(Items from a dataset)
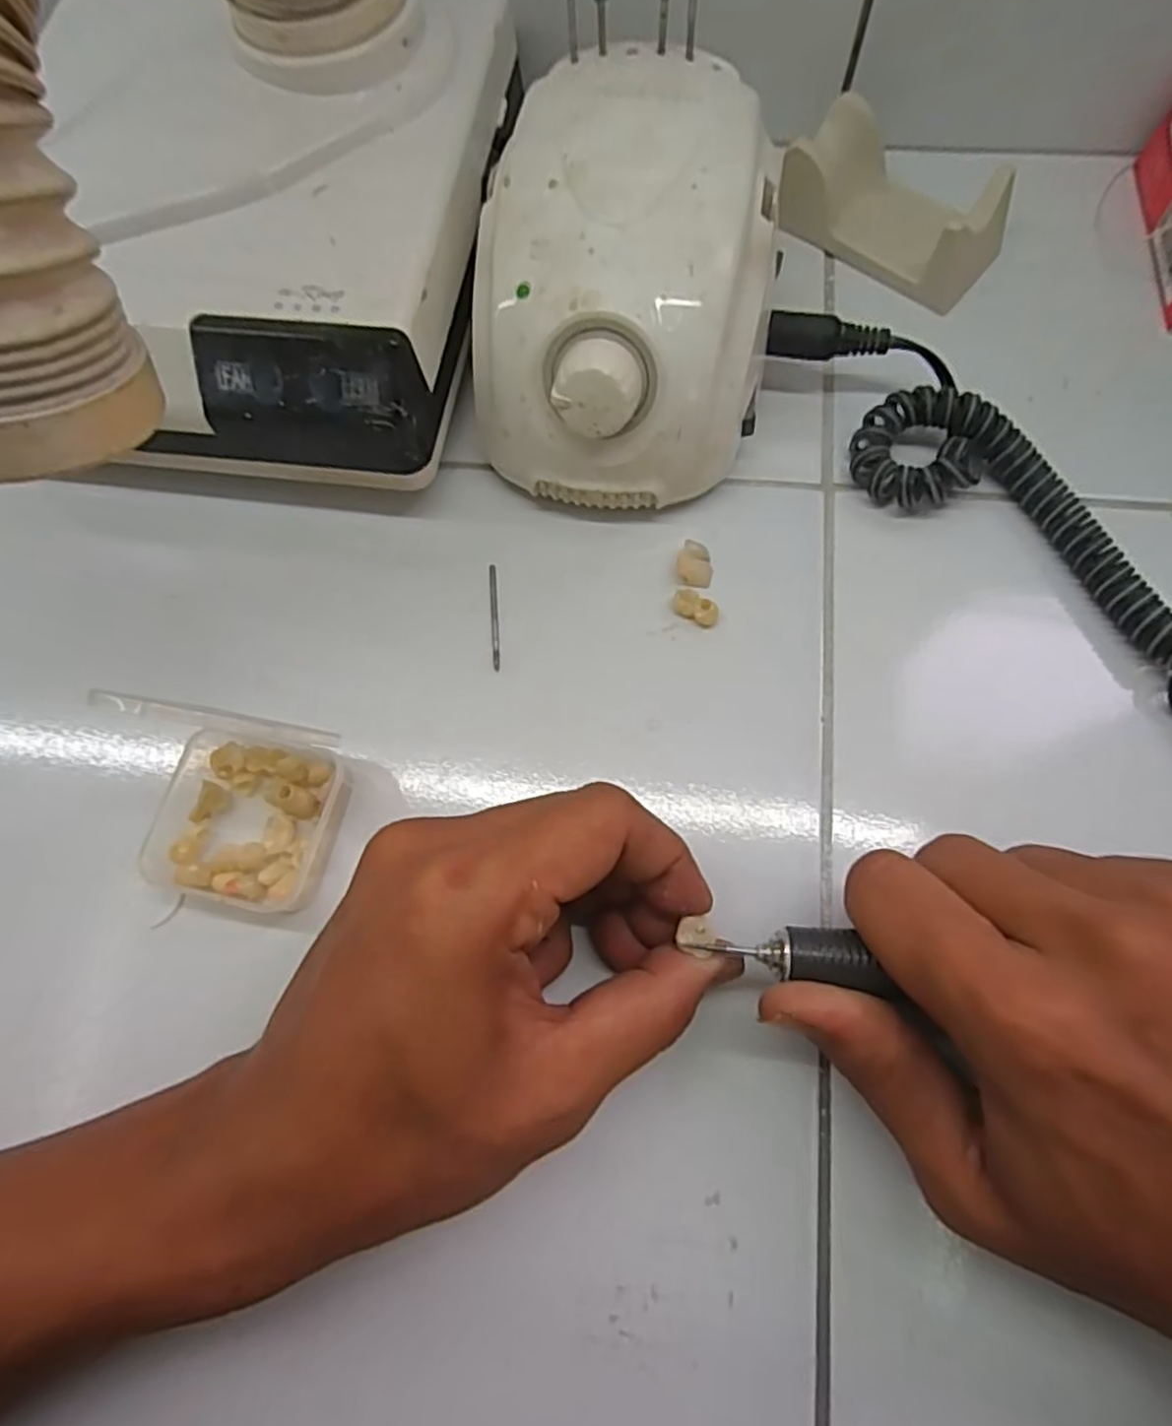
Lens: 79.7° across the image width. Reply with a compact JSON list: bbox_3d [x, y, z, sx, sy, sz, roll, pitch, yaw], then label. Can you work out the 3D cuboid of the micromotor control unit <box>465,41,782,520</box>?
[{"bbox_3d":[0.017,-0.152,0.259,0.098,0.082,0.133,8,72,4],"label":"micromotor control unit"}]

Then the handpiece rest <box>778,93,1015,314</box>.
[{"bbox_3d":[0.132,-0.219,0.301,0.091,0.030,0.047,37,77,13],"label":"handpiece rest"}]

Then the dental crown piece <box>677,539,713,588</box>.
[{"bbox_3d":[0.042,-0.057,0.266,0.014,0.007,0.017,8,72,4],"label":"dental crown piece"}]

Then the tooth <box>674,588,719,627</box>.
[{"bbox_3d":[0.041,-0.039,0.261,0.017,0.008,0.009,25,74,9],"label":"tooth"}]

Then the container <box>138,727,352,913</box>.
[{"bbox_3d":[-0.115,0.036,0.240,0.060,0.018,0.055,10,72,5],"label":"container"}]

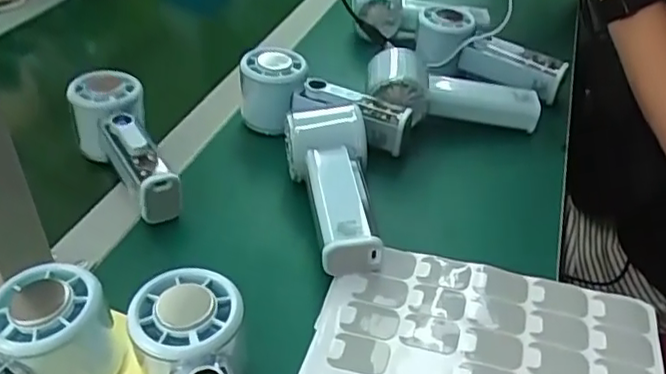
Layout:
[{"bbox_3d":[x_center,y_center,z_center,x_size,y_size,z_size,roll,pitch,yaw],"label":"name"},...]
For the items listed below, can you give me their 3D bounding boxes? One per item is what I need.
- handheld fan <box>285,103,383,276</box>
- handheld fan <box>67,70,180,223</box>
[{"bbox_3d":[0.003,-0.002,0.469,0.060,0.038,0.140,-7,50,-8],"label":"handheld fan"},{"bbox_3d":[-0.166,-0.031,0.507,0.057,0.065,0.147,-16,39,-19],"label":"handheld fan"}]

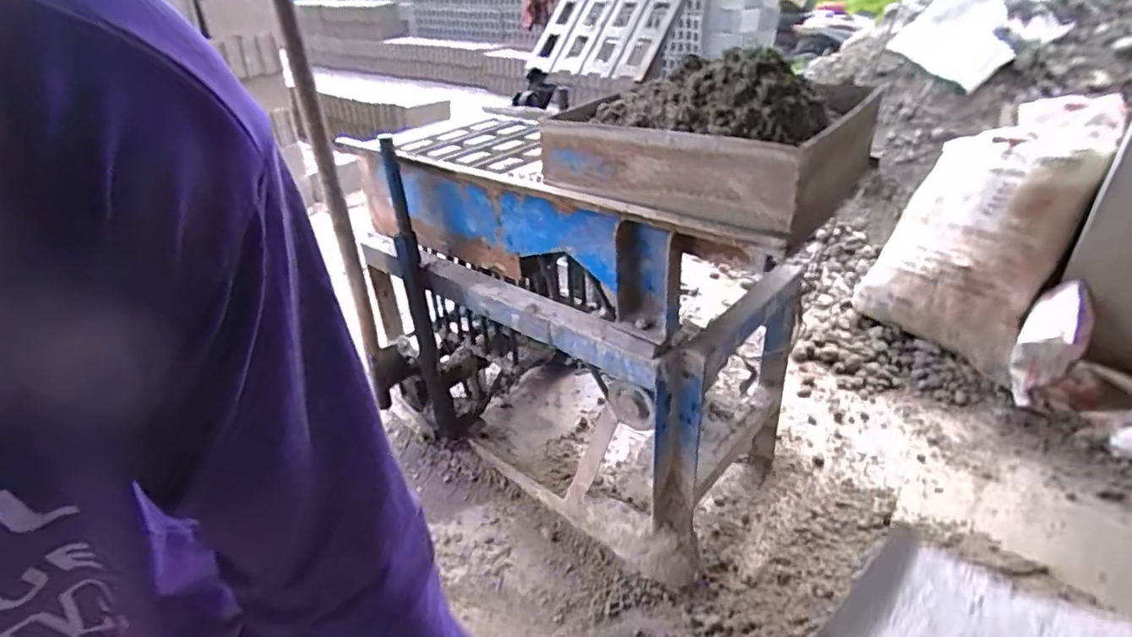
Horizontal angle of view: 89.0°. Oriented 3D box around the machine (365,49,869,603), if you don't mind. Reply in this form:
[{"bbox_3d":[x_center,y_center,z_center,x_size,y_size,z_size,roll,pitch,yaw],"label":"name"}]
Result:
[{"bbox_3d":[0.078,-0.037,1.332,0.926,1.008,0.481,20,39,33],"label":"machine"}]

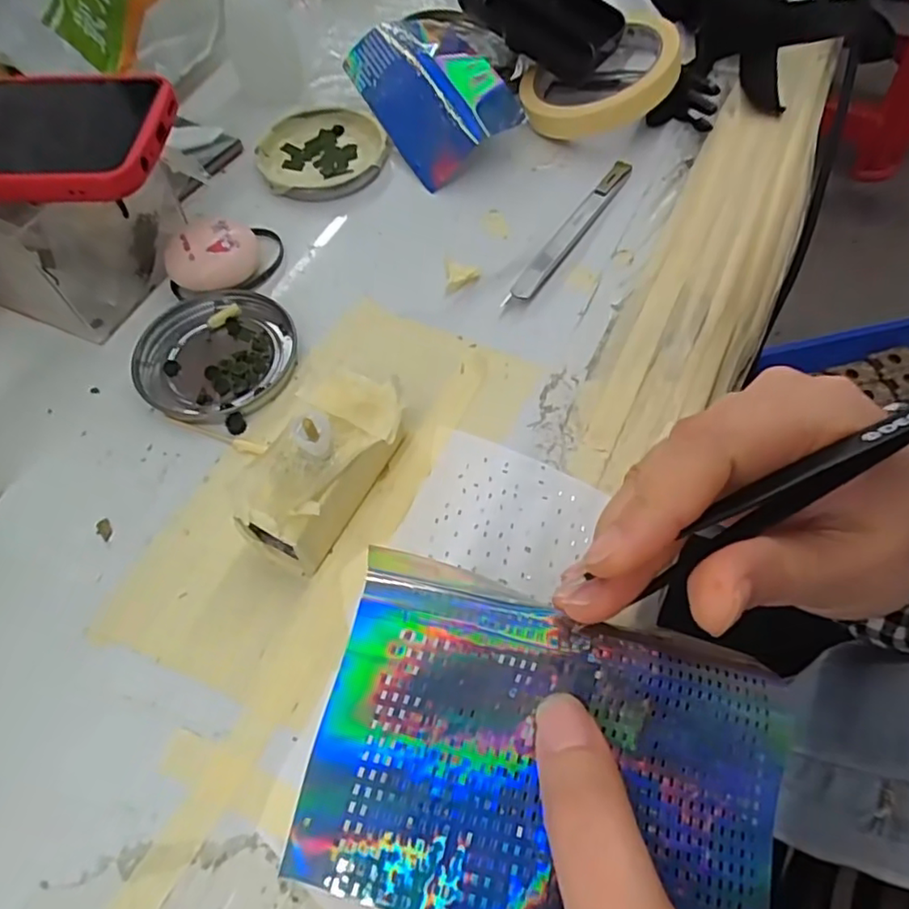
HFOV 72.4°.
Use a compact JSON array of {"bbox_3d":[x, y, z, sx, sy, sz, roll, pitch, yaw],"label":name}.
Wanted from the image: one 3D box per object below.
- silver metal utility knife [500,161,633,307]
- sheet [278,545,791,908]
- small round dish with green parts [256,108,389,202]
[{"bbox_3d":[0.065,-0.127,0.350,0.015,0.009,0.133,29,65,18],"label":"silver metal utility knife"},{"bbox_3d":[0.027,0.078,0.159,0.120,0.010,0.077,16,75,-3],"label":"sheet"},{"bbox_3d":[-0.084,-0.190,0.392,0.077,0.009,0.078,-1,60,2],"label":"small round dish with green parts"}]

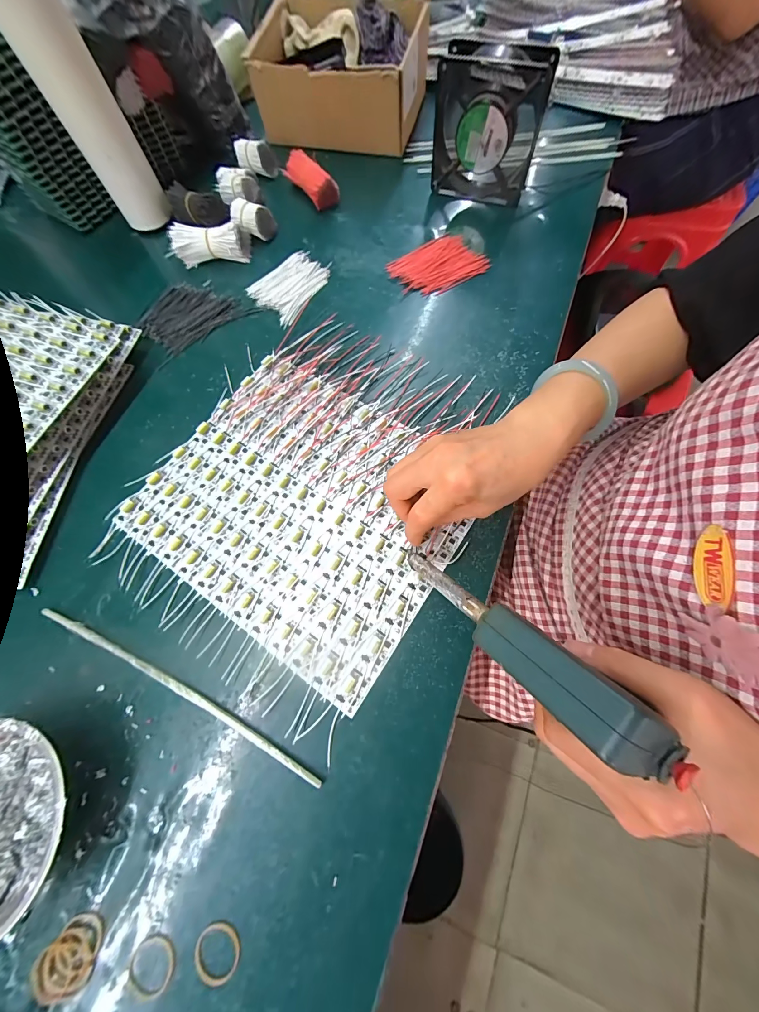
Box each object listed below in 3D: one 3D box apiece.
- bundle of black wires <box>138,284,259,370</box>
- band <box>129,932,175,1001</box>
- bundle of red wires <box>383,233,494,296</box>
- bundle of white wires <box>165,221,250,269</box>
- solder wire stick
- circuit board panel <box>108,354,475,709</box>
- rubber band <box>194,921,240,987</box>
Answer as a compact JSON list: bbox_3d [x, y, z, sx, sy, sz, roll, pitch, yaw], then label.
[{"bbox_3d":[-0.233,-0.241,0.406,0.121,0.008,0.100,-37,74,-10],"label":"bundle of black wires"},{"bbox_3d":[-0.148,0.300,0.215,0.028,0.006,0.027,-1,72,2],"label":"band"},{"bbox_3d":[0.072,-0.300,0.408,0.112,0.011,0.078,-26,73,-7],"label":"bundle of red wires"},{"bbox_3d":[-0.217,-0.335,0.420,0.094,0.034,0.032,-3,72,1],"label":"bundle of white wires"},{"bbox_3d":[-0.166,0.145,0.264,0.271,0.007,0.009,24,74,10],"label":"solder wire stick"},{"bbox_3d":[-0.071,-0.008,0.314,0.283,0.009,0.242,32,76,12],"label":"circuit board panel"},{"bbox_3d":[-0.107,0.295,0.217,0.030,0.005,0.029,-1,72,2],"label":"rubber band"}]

__WORK REQUIRED__. Lines that hold the word "name" are the ones to copy from the entries above.

__SOLUTION FOR THIS EXERCISE__.
[{"bbox_3d":[x_center,y_center,z_center,x_size,y_size,z_size,roll,pitch,yaw],"label":"name"},...]
[{"bbox_3d":[x_center,y_center,z_center,x_size,y_size,z_size,roll,pitch,yaw],"label":"name"}]
Use a compact JSON array of {"bbox_3d":[x, y, z, sx, sy, sz, roll, pitch, yaw],"label":name}.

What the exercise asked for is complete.